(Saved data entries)
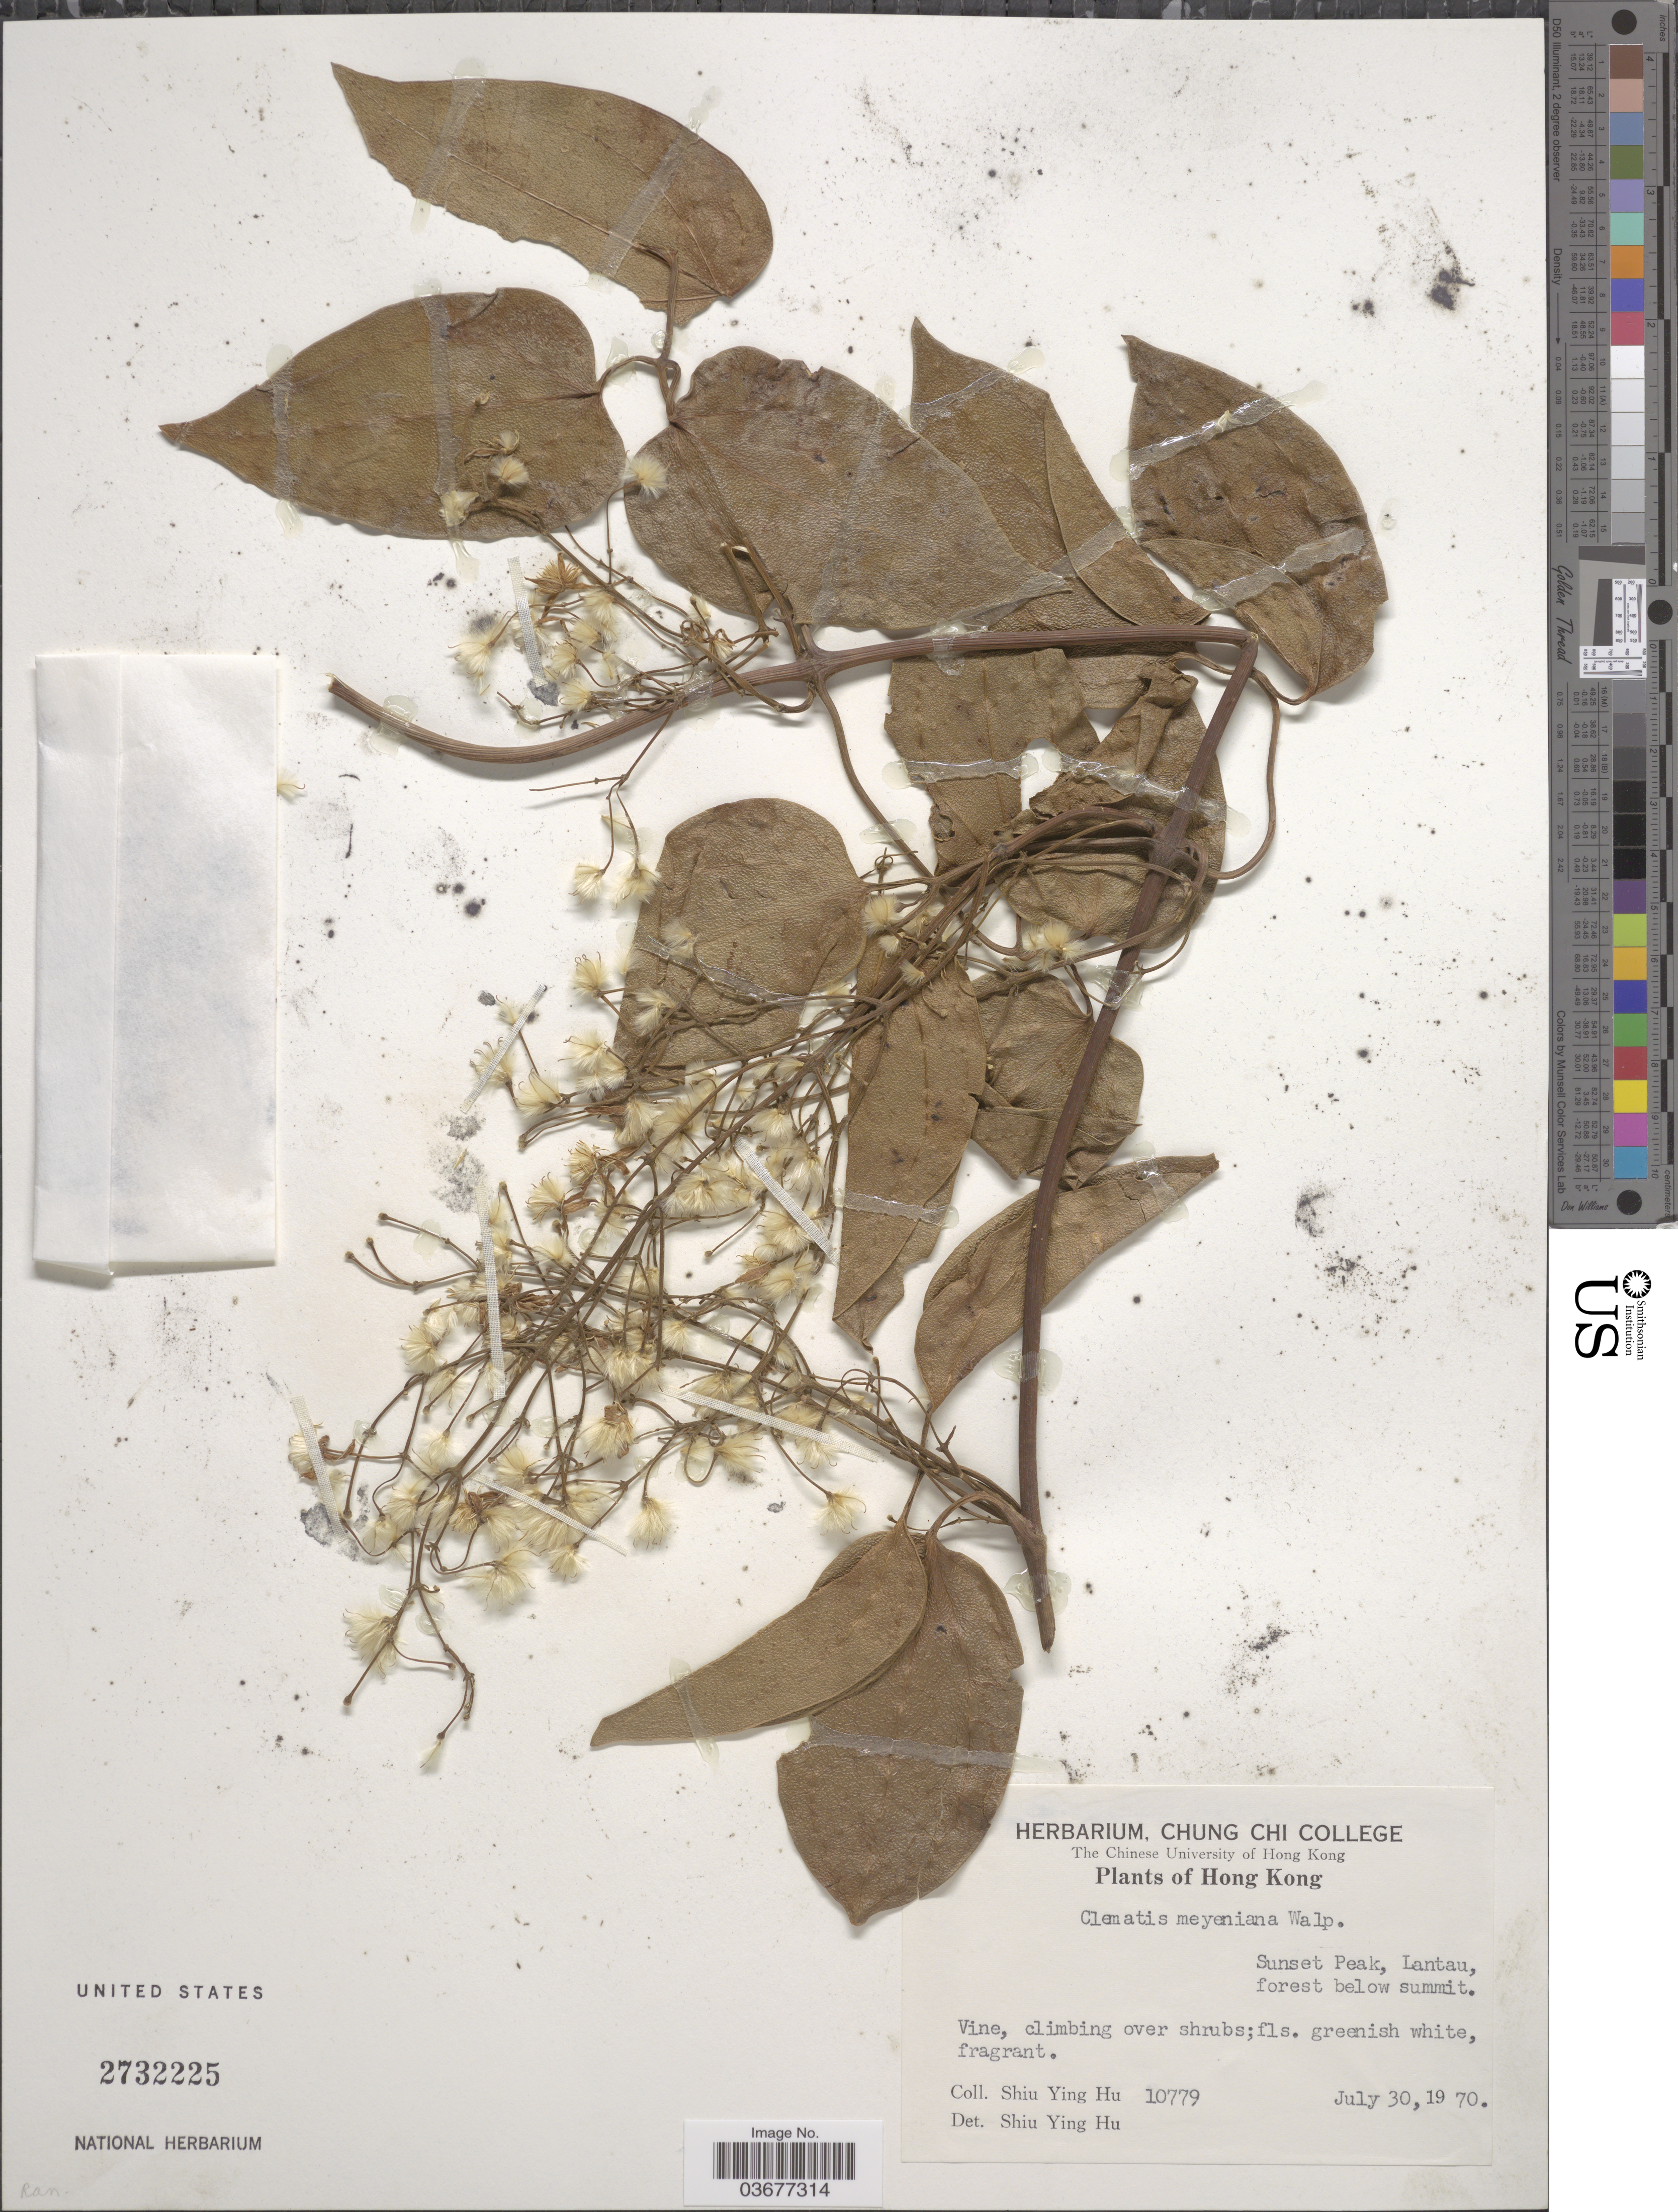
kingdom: Plantae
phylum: Tracheophyta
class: Magnoliopsida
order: Ranunculales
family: Ranunculaceae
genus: Clematis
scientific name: Clematis meyeniana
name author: Walp.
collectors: S. Y. Hu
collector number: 10779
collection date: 1970-07-30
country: China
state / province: Hong Kong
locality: Sunset Peak, Lantau, forest below summit.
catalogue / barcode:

◆ **Work instructions**: Please set out all the rows above as a numbered list, skipping blank lines and leaving out the pictures.

◆ **Reply to the task**:
1. kingdom: Plantae
2. phylum: Tracheophyta
3. class: Magnoliopsida
4. order: Ranunculales
5. family: Ranunculaceae
6. genus: Clematis
7. scientific name: Clematis meyeniana
8. name author: Walp.
9. collectors: S. Y. Hu
10. collector number: 10779
11. collection date: 1970-07-30
12. country: China
13. state / province: Hong Kong
14. locality: Sunset Peak, Lantau, forest below summit.
15. catalogue / barcode:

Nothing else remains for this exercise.